**HOW TO COMPLETE THIS TASK**
Down to the last line, print the data that follows exactly, without its pictures.

**DATA SEGMENT**
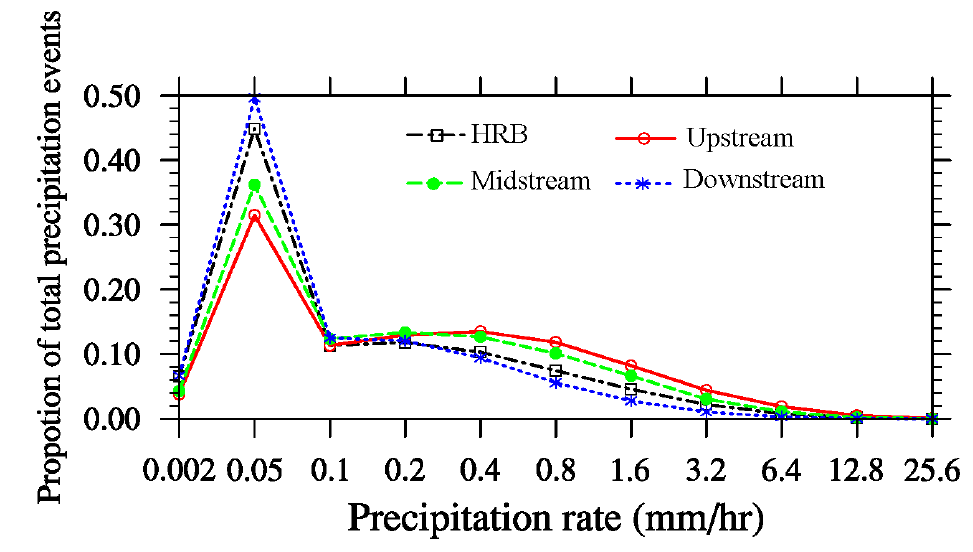
Figure 13. The proportion of all precipitation events with a particular hourly precipitation rate in the HRB, and the upstream, midstream and downstream areas from 2000 to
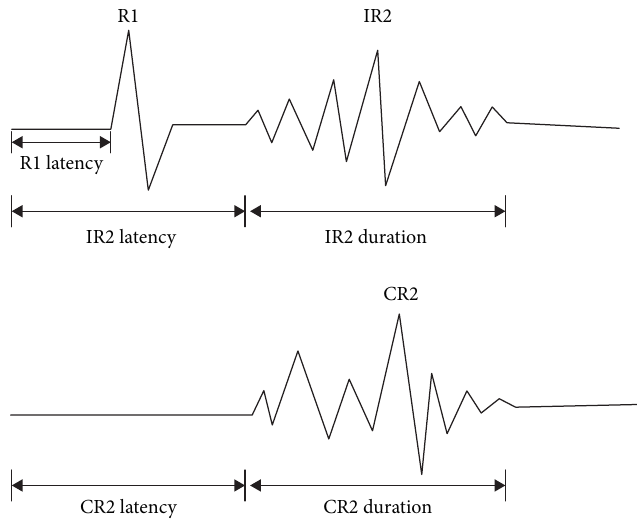
Figure 2: Schematic of blink re fl ex. Abbreviations: IR2: ipsilateral R2; CR2: contralateral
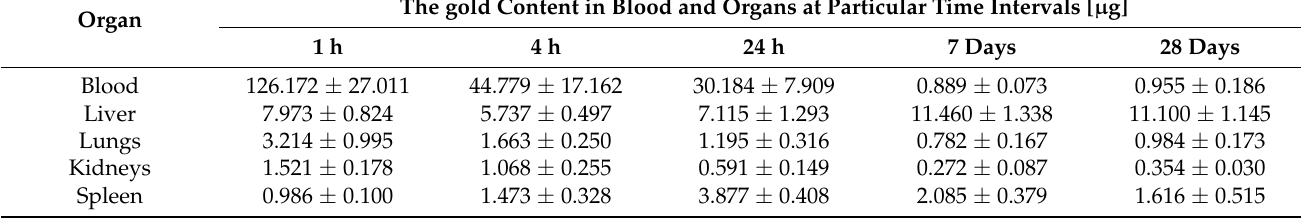
Table 5. Gold content in blood and organs determined by GFAAS in rats at different time intervals after a single i.v. injection of PEG-AuNPs (0.7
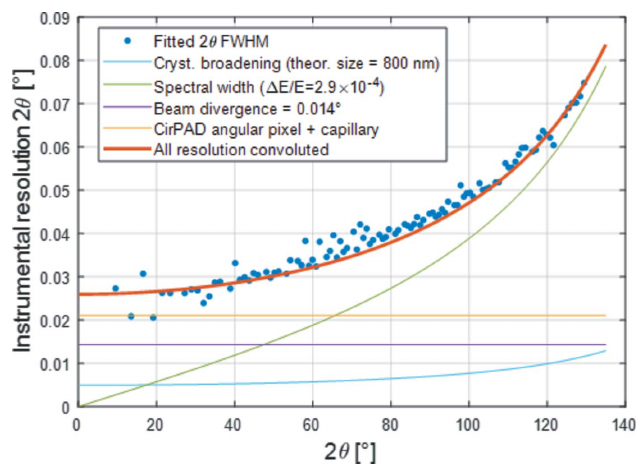
Figure 15 FWHM of the measured diffraction peaks (blue dots) deduced from the data set shown in Fig. 13. The different contributions to the peak broadening are highlighted: incident photon spectral width ( (cid:7) 3 (cid:2) 10 (cid:4) 4 , green), incident beam divergence (0.014 (cid:3) , magenta), crystallite size broadening (cyan), point spread function of the XPAD and the beam/ capillary size (orange). The modelled resolution function (red curve) is calculated as a convolution of the various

**RESULT**
Figure 13. The proportion of all precipitation events with a particular hourly precipitation rate in the HRB, and the upstream, midstream and downstream areas from 2000 to
Figure 2: Schematic of blink re fl ex. Abbreviations: IR2: ipsilateral R2; CR2: contralateral
Table 5. Gold content in blood and organs determined by GFAAS in rats at different time intervals after a single i.v. injection of PEG-AuNPs (0.7
Figure 15 FWHM of the measured diffraction peaks (blue dots) deduced from the data set shown in Fig. 13. The different contributions to the peak broadening are highlighted: incident photon spectral width ( (cid:7) 3 (cid:2) 10 (cid:4) 4 , green), incident beam divergence (0.014 (cid:3) , magenta), crystallite size broadening (cyan), point spread function of the XPAD and the beam/ capillary size (orange). The modelled resolution function (red curve) is calculated as a convolution of the various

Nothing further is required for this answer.